Setting: The study will take place in an urban middle/junior high, high schools, and community college classrooms in Arizona.

Population: One set of participants will be 6th through 12th grade charter school students. Pilot study participants will be 7th–8th grade students from two public schools. One school has an ethnically diverse population, with over 88% minority students and low socioeconomic status, and the other school has a less diverse population, with approximately 20% minority students.

Intervention: The main component of the intervention is a professional development module that explains and demonstrates various active learning behaviors to teachers. This module will describe the characteristics of overt activities associated with each level of engagement and give teachers examples of recommended practical procedures that can be adopted to enrich their classroom and homework activities.

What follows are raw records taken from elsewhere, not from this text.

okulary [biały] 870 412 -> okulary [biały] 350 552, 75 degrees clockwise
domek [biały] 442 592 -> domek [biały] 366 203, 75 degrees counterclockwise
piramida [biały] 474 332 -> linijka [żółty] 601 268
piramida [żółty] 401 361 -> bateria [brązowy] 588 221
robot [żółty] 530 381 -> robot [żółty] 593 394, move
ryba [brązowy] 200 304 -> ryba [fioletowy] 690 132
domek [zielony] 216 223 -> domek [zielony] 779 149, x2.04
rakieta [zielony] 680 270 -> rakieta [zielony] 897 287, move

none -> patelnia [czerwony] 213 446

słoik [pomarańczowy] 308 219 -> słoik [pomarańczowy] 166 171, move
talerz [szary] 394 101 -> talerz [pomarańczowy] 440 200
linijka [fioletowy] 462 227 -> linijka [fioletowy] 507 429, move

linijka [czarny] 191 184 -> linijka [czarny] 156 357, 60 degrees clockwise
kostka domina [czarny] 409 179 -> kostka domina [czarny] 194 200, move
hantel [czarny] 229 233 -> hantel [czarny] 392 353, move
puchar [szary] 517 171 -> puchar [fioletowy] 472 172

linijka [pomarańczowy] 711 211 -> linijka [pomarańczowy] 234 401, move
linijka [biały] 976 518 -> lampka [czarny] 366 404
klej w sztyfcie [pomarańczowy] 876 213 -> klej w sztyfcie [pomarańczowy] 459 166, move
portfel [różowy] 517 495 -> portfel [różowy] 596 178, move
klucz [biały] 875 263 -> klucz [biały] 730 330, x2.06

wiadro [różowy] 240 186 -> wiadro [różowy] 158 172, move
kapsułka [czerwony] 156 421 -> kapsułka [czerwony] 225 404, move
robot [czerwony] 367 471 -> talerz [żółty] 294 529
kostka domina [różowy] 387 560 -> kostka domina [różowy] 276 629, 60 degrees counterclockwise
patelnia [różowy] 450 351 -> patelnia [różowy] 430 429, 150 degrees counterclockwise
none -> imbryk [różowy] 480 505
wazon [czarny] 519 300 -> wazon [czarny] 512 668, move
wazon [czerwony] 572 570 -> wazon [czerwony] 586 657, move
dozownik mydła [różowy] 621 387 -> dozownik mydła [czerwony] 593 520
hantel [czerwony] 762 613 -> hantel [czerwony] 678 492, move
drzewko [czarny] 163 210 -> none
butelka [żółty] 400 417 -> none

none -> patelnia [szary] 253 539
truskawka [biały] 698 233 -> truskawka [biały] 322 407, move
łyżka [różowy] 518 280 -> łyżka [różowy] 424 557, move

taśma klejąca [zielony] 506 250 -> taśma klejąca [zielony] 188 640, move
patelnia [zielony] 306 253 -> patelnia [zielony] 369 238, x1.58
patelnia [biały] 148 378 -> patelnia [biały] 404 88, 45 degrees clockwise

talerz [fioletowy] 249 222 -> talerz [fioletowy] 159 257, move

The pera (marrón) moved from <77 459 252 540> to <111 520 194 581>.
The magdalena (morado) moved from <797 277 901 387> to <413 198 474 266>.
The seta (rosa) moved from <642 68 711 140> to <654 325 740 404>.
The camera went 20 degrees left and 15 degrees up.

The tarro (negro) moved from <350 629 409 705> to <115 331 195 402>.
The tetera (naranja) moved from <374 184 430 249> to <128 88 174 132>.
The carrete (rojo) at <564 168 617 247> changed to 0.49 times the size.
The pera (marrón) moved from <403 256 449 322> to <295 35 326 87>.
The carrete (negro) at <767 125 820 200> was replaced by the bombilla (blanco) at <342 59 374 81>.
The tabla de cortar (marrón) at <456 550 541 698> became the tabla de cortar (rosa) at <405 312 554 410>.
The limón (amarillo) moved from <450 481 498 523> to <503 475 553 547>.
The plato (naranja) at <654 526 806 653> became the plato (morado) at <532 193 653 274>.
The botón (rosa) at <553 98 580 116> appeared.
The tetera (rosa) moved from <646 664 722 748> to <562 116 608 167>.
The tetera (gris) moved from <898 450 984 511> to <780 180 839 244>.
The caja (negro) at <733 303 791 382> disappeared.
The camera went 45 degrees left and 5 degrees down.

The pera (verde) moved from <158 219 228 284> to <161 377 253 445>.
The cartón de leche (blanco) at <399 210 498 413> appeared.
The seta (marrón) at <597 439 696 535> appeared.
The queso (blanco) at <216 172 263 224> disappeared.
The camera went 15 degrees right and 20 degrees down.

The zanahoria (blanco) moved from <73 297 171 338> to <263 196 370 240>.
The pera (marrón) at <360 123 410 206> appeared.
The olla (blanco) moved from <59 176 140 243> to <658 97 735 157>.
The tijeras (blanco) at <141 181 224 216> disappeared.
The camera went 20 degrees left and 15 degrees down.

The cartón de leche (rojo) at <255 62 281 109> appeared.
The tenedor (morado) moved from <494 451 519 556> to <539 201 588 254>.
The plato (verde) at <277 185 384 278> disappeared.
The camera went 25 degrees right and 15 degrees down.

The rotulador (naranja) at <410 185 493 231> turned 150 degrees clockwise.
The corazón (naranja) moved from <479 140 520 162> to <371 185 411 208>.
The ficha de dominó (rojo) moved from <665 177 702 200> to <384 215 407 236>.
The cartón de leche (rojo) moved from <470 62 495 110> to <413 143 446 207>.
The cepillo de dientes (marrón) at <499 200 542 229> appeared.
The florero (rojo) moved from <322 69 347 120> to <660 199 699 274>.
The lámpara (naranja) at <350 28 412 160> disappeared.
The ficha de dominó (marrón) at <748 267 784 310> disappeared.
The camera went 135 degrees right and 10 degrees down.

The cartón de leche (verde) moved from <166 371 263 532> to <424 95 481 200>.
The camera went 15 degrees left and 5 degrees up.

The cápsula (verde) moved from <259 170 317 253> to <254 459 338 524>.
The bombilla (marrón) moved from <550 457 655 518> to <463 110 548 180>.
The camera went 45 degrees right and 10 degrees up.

Research Design and Methods: To build this module, the research team has already differentiated and classified students' overt activities into four levels of engagement: passive, active, constructive, and interactive. The research team will collaborate with teachers to develop and refine an online module that explains the different levels of student engagement to teachers, with a focus on overt behavior. Four iterations of the module will be evaluated in different academic settings and student populations. In each iteration, after teachers complete the module, they will improve a learning activity of their choice and use it in some of their classrooms.

Control Condition: In evaluating different iterations of the module, the teachers will designate one out of every two sections of the same class as the control group. The teacher will assign "non-improved" learning activities to the control group.

Key Measures: Students' test scores, their generated work sheets, and in-class observations of teachers and students will be collected and assessed to evaluate the effectiveness of the modified activities. Exam questions already in existence will be selected for pre- and post-tests. Questions to evaluate deep learning that focus on understanding and synthesis of information, may be added as needed. Products from students' activities will also be collected and scored, to validate that they are undertaking the assigned activities.

Data Analytic Strategy: Scores on multiple-choice pre- and post-tests for different content will be standardized to place scores on a common, comparable metric. Multilevel models will be used for investigation of the effects of level of engagement in aggregate, pooling across variability due to differences between teachers and content areas. Multilevel modeling will also allow investigation of whether the effects of level of engagement vary by teacher or by content area. Qualitative data, such as observations of student behavior during learning activities and written products of learning activities, will also be coded and analyzed using developed guidelines.

Publications

Book chapter

Chi, M. T. H., & Menekse, M. (2015). Dialogue Patterns in Peer Collaboration That Promote Learning. Socializing Intelligence Through Academic Talk and Dialogue . American Educational Research Association.

Journal article, monograph, or newsletter

Chi, M.T.H., and VanLehn, K.A. (2012). Seeing Deep Structure From the Interactions of Surface Features. Educational Psychologist, 47(3): 177–188.

Chi, M.T.H., and Wylie, R. (2014). The ICAP Framework: Linking Cognitive Engagement to Active Learning Outcomes. Educational Psychologist, 49(4): 219–243.

Menekse, M., Stump, G. S., Krause, S., & Chi, M. T. H. (2013). Differentiated Overt Learning Activities for Effective Instruction in Engineering Classrooms. Journal of Engineering Education, 102(3): 346–374.